** begin Excerpted passage **
The Colon and Serrano area is roughly where the city begins to get more posh. In Plaza de Colón and along Paseo de Recoletos there are gorgeous cafes and terrazas where you can have a coffee or drink in style. There are also quite a few swanky tapa bars and restaurants sprinkled throughout the area. Platea Madrid, the spectacular multi-story gastronomic space which recently opened is located right by Plaza de Colón where you can treat yourself to artisan tapas, cocktails and multiple course meals at any one of the restaurants run by some of Spain’s most prominent Michelin chefs.

There’s a wide range of luxury brands and Spanish designer boutiques on Calle de Serrano, making it one of the most chic areas in Madrid to shop. Some amazing landmarks in the area that you can’t miss are the Biblioteca Nacional (National Library) and the Museo Arqueológico Nacional (National Archaeology Museum) which are both great to enter and marvel in.
** end Excerpted passage **
Aim A »
In the passage on Madrid's Colon and Serrano area, who runs the restaurants at Platea Madrid?
Aim B »
Based on the passage on Madrid's Colon and Serrano area, say yes or no to each statement and quote the words that decide it: (i) Platea Madrid is close to Plaza de Colón. (ii) Calle de Serrano is known mostly for low-cost shops. (iii) The National Library counts among the landmarks of the area.
Aim C »
Rewrite the part of the Madrid passage that begins at the words "The Colon and" and stops after "prominent Michelin chefs.", putting "tea" wherever "coffee" appears.
** begin Raw records **
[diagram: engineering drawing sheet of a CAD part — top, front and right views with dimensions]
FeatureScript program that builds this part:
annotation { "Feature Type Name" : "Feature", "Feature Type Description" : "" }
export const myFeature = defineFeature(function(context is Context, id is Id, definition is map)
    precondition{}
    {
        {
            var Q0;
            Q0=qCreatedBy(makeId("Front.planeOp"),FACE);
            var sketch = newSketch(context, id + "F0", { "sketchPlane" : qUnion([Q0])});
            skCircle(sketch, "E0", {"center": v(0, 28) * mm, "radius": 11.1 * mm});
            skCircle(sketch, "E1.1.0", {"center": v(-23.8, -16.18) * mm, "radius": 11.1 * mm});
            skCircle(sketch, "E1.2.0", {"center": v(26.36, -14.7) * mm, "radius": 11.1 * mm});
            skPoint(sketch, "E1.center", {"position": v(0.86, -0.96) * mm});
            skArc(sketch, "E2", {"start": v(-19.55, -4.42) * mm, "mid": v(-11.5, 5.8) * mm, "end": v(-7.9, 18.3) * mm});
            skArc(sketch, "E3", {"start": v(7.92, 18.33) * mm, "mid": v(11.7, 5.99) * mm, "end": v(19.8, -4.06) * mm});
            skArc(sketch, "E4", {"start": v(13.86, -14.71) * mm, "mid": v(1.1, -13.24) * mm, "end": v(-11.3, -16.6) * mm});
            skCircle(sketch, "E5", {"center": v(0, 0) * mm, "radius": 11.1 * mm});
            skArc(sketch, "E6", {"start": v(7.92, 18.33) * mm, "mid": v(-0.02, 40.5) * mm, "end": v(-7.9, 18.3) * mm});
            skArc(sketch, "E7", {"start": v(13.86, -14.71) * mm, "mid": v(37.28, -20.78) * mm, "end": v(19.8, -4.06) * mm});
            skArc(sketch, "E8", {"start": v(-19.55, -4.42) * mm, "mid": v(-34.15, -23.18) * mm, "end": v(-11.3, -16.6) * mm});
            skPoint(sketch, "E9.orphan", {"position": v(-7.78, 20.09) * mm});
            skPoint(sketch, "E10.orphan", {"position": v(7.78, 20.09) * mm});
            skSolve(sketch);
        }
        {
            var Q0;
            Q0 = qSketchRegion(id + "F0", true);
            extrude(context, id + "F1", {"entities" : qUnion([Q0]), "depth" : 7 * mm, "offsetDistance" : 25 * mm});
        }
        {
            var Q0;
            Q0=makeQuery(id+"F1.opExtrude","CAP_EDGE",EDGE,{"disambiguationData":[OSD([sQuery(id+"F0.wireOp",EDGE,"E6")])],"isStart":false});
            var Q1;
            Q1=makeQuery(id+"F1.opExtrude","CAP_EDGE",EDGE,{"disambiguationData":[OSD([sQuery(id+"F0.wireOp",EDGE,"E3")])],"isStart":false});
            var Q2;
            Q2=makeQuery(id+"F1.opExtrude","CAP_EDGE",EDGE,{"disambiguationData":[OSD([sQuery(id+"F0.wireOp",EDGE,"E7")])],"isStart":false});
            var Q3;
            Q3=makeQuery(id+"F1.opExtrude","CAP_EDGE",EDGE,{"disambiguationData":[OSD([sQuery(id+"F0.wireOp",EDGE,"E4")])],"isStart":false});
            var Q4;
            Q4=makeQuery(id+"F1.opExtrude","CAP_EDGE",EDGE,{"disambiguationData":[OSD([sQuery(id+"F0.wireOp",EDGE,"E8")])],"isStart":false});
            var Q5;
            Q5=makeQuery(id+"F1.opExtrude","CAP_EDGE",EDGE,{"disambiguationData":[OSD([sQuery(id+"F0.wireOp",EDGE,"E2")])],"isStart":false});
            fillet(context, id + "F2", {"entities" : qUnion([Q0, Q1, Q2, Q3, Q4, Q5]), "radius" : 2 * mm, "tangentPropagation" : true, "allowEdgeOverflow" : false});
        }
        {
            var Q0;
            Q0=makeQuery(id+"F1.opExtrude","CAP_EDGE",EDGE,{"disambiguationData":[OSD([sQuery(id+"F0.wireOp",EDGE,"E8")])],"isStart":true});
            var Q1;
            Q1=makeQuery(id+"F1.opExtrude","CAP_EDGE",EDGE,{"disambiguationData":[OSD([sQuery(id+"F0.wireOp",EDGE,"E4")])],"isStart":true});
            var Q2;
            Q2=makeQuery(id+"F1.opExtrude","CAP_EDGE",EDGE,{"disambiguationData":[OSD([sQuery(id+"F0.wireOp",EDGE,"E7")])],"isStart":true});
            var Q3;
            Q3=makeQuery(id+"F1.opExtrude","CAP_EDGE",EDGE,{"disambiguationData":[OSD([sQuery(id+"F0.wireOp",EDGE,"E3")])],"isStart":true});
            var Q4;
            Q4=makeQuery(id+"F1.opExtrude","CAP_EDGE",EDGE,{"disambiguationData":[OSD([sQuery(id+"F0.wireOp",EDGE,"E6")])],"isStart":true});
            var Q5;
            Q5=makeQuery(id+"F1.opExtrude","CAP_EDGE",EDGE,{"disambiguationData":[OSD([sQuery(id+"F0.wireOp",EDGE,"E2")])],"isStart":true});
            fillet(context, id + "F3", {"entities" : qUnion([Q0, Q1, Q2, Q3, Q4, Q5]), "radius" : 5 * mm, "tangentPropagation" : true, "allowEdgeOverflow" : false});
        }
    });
** end Raw records **
Response A »
Some of Spain’s most prominent Michelin chefs.

Response B »
(i) Yes: "is located right by Plaza de Colón"
(ii) No: "There’s a wide range of luxury brands and Spanish designer boutiques on Calle de Serrano"
(iii) Yes: "Some amazing landmarks in the area that you can’t miss are the Biblioteca Nacional (National Library)"

Response C »
The Colon and Serrano area is roughly where the city begins to get more posh. In Plaza de Colón and along Paseo de Recoletos there are gorgeous cafes and terrazas where you can have a tea or drink in style. There are also quite a few swanky tapa bars and restaurants sprinkled throughout the area. Platea Madrid, the spectacular multi-story gastronomic space which recently opened is located right by Plaza de Colón where you can treat yourself to artisan tapas, cocktails and multiple course meals at any one of the restaurants run by some of Spain’s most prominent Michelin chefs.